New York/Hamburg - Es ist eine überraschende Wendung im Endspurt vor der US-Präsidentenwahl: Amtsinhaber Barack Obama erhält Schützenhilfe vom New Yorker Bürgermeister Michael Bloomberg. Es war die Sturmkatastrophe, die Bloomberg zu seiner Werbung für den Präsidenten veranlasst hat.
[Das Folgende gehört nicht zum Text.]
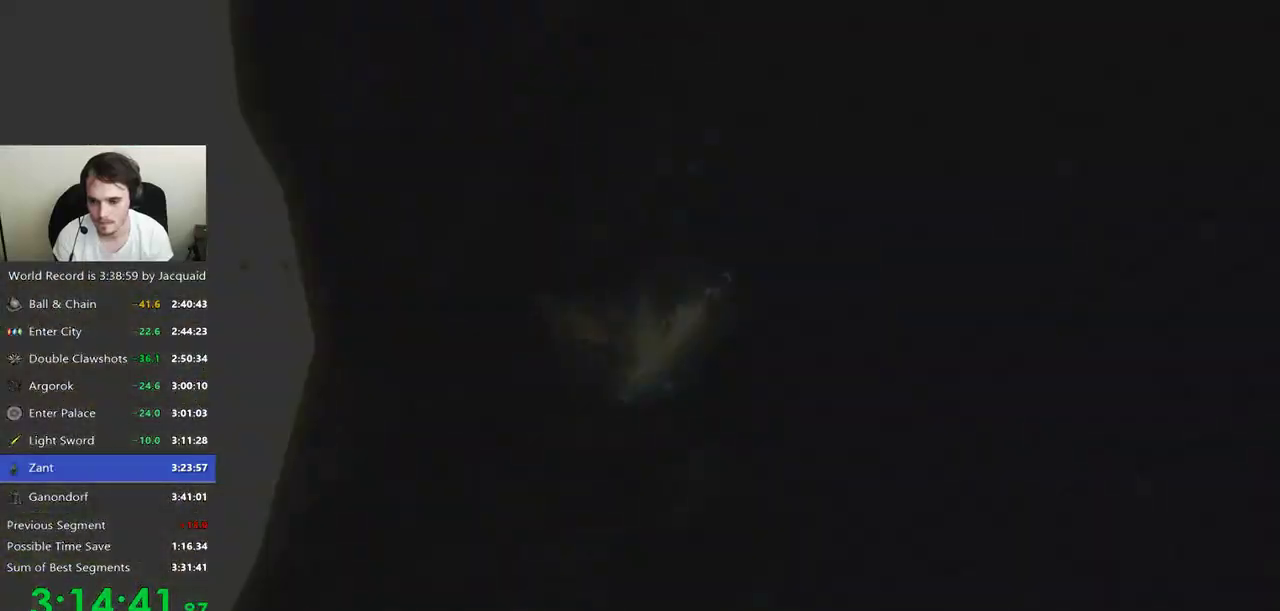
Gameplay with a controller (Xbox layout); each line is a JSON object with the inputs held at the frame after it (dt_ms = milliseconds from this image to that frame). "events" lists button and stick changes between this image and that frame as [ms after this image, input, new state], when the widget could be followed in between. Not read: L3 R3.
{"dt_ms": 500, "buttons": [], "left_stick": "center", "right_stick": "center", "events": []}
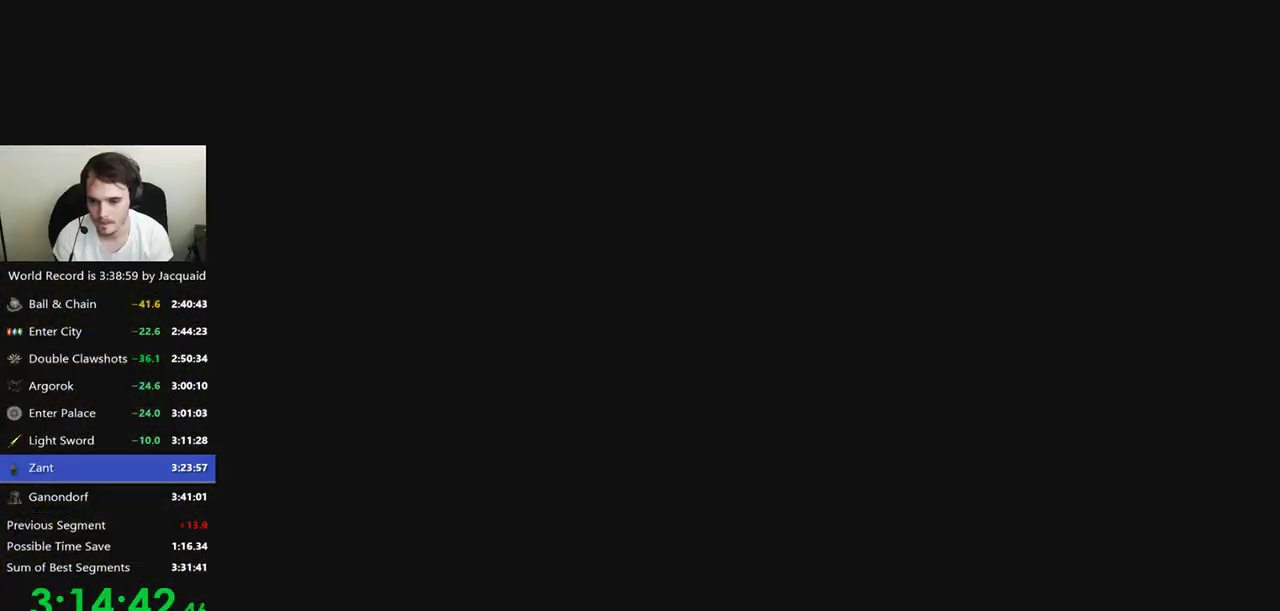
{"dt_ms": 500, "buttons": [], "left_stick": "center", "right_stick": "center", "events": []}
Der parteilose Bloomberg begründete die Wahlempfehlung für Obama mit der Klimapolitik, für die der Präsident eintrete. "Unser Klima wandelt sich", schrieb der Bürgermeister am Donnerstag in einem Meinungsartikel für den von ihm gegründeten Finanznachrichtenanbieter Bloomberg. Extreme Wetterlagen könnten die Folge sein. Daher müsse sofort gehandelt werden.
Bislang kam der Klimawandel im US-Wahlkampf fast gar nicht vor - sowohl Obama als auch sein republikanischer Konkurrent Mitt Romney hatten das Thema ignoriert. Umweltverbände und Wissenschaftler hatten sich vehement darüber beklagt. Ein Umweltaktivist hatte sogar lautstark eine Wahlveranstaltung Romneys gestört mit dem Ruf: "Der Klimawandel hat 'Sandy' verursacht." "New York Times"-Kommentator Nicholas Kristof fragte im Angesicht der Katastrophe: "Wird der Klimawandel jetzt etwas Respekt bekommen?"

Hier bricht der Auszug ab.